Using Natural Fertilizers: Soil Nutrients, Green Manure and Making Compost

Livestock manure, nutrient-rich cover crops, homemade compost and ground limestone can all help improve the quality of your soil and your crop yields.


| November/December 1972



018-021-01

This homemade seed inoculator ensures that legumes are properly coated with beneficial bacterial just before planting.


ILLUSTRATION: RICHARD LANGER

Special Note: All material here reprinted from Grow It! Copyright © 1972 by Richard W. Langer.
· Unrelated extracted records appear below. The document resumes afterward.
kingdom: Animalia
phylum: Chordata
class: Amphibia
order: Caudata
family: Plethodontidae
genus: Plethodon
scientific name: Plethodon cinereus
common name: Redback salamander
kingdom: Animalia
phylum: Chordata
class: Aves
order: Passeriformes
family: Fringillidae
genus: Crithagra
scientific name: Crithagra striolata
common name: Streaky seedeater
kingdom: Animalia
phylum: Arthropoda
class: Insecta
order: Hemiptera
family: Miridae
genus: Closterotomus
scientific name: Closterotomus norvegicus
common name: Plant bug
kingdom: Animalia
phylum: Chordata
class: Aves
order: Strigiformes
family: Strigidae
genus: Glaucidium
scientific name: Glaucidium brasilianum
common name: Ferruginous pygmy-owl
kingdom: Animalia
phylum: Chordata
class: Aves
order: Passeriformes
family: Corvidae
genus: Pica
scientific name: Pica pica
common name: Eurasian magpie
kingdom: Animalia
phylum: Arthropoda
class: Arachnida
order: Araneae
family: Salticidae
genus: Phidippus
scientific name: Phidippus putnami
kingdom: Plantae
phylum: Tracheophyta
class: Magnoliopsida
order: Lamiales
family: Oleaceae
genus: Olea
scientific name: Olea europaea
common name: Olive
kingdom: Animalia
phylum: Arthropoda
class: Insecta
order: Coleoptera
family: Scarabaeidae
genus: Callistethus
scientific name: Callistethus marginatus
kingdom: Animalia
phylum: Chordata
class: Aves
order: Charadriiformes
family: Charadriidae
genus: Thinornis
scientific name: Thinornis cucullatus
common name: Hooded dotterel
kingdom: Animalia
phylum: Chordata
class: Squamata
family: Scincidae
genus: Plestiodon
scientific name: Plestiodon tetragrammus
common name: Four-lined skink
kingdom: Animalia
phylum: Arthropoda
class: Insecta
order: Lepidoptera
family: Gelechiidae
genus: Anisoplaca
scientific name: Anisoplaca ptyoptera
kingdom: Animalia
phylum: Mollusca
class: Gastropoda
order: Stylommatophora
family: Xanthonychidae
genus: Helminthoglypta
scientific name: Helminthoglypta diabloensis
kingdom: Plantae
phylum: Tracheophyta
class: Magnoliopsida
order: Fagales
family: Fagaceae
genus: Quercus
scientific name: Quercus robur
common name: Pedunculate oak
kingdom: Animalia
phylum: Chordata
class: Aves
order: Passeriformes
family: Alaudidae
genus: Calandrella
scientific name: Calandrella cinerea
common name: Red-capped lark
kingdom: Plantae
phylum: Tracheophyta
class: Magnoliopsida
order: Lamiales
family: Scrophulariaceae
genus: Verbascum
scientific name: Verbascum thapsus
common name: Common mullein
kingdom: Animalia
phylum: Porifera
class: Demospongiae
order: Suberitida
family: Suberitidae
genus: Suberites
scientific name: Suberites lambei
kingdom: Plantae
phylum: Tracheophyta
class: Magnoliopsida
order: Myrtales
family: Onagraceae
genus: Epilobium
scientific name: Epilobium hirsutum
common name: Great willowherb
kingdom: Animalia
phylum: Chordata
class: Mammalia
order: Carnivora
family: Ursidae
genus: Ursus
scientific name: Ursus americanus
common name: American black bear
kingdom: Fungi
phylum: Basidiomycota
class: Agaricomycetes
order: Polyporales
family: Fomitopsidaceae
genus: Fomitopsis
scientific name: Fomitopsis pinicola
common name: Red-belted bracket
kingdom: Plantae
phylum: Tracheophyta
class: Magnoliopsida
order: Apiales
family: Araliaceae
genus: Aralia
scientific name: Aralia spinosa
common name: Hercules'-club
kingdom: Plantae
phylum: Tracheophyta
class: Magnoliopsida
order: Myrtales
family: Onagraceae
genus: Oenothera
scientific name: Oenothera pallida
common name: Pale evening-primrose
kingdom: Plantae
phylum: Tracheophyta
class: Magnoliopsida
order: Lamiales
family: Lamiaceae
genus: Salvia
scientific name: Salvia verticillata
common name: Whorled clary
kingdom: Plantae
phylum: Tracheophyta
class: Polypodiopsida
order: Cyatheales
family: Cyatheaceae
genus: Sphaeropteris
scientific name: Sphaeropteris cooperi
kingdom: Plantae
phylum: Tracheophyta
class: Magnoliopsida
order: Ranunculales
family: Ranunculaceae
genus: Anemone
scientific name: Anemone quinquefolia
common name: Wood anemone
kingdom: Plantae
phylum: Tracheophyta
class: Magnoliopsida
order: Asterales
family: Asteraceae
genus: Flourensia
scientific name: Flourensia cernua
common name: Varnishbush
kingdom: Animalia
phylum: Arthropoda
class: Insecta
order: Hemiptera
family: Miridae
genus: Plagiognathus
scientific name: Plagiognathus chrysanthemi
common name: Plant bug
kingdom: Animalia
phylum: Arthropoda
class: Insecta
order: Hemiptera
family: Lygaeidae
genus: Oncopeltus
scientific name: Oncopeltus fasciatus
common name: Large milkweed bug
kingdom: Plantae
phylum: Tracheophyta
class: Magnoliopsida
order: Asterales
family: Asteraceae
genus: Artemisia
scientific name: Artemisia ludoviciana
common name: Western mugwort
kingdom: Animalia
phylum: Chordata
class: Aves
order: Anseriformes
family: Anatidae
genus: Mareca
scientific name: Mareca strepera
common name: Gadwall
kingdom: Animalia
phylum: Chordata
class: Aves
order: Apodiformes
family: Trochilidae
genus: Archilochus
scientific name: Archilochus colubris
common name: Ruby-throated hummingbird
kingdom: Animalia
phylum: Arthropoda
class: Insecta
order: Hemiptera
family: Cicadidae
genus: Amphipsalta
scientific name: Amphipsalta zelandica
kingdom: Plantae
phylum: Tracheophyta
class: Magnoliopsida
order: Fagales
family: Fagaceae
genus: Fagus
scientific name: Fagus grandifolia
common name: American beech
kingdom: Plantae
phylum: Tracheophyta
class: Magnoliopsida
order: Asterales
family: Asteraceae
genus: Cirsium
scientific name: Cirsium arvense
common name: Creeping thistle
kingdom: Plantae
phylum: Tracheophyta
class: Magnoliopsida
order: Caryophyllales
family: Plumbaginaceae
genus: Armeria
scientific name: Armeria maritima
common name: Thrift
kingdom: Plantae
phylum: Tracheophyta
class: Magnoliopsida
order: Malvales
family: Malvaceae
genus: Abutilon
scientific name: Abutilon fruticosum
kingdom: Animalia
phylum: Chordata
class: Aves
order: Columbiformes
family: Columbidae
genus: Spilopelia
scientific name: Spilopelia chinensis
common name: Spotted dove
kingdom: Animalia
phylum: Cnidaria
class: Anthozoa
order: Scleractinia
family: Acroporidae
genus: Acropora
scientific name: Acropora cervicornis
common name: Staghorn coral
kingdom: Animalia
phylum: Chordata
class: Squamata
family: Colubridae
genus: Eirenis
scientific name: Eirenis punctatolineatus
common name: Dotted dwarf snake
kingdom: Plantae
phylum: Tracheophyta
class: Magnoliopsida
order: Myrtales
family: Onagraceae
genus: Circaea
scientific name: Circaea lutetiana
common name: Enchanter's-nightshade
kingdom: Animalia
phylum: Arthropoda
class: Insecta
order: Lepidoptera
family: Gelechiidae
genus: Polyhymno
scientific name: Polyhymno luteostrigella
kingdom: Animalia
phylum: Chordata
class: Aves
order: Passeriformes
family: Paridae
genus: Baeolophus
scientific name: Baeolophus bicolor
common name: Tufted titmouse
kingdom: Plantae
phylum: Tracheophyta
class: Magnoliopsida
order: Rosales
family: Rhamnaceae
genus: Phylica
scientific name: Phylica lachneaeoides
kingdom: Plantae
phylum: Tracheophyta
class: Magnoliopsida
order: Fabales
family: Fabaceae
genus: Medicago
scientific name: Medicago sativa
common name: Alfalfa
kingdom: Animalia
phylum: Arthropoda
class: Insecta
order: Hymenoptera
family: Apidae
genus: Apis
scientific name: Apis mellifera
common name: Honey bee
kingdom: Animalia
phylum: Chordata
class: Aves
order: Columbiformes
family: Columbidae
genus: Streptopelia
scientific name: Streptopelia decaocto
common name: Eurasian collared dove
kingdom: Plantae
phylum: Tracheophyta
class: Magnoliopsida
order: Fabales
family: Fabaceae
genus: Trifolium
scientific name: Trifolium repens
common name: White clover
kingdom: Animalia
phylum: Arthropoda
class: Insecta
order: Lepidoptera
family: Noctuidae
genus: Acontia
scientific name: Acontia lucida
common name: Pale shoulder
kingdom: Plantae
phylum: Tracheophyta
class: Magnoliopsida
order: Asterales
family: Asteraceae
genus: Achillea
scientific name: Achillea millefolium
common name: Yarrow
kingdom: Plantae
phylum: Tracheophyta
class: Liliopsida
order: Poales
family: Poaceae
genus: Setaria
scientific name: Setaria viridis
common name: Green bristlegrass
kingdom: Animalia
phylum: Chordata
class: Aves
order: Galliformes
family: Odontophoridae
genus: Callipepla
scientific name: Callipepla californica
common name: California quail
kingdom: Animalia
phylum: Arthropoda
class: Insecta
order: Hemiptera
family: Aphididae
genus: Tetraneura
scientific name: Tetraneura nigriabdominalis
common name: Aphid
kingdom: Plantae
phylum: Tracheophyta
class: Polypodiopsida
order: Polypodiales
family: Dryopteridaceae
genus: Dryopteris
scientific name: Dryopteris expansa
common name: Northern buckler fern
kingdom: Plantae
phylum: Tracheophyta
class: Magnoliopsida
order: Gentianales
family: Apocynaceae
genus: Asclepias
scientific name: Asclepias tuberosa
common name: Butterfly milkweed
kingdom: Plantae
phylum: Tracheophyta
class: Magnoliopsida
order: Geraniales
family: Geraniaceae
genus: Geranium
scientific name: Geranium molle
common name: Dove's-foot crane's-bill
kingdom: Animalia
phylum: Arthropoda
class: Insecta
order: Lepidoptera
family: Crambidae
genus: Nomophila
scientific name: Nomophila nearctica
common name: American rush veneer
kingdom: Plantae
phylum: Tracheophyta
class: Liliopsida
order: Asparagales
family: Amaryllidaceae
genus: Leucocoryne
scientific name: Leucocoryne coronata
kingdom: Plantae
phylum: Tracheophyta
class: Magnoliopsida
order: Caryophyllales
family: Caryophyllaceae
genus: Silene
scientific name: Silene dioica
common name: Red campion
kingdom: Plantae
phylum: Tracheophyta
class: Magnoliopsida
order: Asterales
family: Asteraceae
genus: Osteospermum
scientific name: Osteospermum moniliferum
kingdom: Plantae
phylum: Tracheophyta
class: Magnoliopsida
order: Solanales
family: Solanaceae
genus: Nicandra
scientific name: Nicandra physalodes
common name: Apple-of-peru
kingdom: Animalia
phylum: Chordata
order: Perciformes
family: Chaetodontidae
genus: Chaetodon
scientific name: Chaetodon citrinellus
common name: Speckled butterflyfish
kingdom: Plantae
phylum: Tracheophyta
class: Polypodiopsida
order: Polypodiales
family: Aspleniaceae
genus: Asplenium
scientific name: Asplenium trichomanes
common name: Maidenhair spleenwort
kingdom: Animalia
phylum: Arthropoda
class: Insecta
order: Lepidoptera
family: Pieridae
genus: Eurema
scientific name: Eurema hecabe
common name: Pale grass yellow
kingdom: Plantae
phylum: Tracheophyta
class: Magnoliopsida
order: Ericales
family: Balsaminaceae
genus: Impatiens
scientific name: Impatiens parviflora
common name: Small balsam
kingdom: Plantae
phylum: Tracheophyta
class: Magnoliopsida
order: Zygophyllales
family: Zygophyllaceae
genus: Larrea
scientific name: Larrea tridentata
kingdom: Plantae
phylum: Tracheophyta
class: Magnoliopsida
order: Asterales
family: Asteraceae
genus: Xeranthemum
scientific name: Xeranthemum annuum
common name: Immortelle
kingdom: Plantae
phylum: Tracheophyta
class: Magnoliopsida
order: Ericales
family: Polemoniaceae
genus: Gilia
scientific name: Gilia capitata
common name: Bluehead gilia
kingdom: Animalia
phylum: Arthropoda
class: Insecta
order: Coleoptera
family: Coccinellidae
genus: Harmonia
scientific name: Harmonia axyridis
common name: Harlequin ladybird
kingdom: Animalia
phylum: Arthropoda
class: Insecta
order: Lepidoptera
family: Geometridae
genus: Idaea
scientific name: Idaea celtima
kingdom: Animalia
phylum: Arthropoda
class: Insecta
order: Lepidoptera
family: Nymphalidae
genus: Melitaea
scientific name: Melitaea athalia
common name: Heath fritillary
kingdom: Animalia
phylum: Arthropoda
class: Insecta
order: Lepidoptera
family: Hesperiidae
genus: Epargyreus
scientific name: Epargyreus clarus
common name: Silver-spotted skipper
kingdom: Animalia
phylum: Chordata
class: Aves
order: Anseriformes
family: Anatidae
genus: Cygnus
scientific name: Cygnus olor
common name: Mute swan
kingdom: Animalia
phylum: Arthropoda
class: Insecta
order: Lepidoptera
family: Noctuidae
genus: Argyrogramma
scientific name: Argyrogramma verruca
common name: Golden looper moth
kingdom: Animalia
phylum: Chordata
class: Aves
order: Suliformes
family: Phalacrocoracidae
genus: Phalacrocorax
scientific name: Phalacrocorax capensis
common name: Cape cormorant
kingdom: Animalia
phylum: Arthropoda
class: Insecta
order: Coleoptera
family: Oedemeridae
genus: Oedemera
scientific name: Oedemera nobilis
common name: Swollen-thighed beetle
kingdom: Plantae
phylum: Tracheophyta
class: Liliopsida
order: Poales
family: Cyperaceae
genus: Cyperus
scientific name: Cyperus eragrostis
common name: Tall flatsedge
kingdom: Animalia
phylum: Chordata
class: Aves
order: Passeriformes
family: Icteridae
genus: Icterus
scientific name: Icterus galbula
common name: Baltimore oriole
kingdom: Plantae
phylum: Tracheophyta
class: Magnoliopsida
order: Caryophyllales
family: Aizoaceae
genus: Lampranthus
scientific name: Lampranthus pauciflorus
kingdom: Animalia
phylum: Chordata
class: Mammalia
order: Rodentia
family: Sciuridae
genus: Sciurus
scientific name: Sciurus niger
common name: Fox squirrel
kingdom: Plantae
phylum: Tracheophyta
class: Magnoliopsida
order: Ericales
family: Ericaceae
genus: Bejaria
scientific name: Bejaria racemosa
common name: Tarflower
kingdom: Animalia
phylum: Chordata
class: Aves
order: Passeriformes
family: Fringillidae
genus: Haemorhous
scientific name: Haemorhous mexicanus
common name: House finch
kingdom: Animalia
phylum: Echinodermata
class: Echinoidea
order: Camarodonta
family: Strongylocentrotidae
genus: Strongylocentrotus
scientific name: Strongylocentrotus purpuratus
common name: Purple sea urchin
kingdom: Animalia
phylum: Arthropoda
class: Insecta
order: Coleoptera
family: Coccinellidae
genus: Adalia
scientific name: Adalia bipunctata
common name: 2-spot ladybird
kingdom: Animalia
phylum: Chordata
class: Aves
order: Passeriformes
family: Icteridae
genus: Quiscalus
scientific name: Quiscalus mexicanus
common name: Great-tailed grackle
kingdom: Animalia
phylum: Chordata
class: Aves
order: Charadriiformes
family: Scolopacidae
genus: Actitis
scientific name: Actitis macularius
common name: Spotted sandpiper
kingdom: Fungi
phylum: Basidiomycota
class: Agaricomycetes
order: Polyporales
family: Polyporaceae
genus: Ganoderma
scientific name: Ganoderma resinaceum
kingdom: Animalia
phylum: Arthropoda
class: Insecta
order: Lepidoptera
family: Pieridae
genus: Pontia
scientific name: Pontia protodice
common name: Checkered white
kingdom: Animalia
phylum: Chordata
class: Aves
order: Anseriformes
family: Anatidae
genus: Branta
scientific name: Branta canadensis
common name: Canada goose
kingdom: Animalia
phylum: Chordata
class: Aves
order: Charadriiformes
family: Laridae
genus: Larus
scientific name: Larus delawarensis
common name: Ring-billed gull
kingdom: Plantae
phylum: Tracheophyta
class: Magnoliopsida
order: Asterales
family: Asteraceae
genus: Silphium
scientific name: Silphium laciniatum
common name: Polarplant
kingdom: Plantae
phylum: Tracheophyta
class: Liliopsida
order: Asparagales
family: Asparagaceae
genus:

The chapter title for this excerpt is Fertilizer. 

If I could play on Homer's lyre
And wing with true poetic fire
To what great theme Would I aspire?
Barnyard manure!
 

-Alfred Vivian  

Everything on a farm doesn't smell like roses. On the other hand, manure is nowhere near as odoriferous as the average city dweller thinks, and a well-made compost heap doesn't smell at all. Your farm needs both.

Almost from the time man first began domesticating farm animals, barnyard manure — the livestock's excretions mixed with bedding material — was used as a fertilizer to increase the yield of his crops. Some ancient agrarian civilizations, such as the Mayan, never went into animal husbandry on a large scale. It is now hypothesized that many once-great cultures were destroyed not by war, but by the exhaustion of the land surrounding their cities. The local agriculture could no longer support the urban population. All for the want of manure the fabled cities fell? Quite likely.

Agriculturalists used to believe that plants literally "ate" the soil. But with the birth of Justus von Liebig in 1803, the seed of radical change was planted in agriculture. Liebig's contributions to civilization were many and diverse, ranging from baking powder to chloroform. Among the discoveries backed by his chemical laboratory was the fact that plants merely extract certain substances from the soil, specifically, nitrogen, phosphorus, and potash.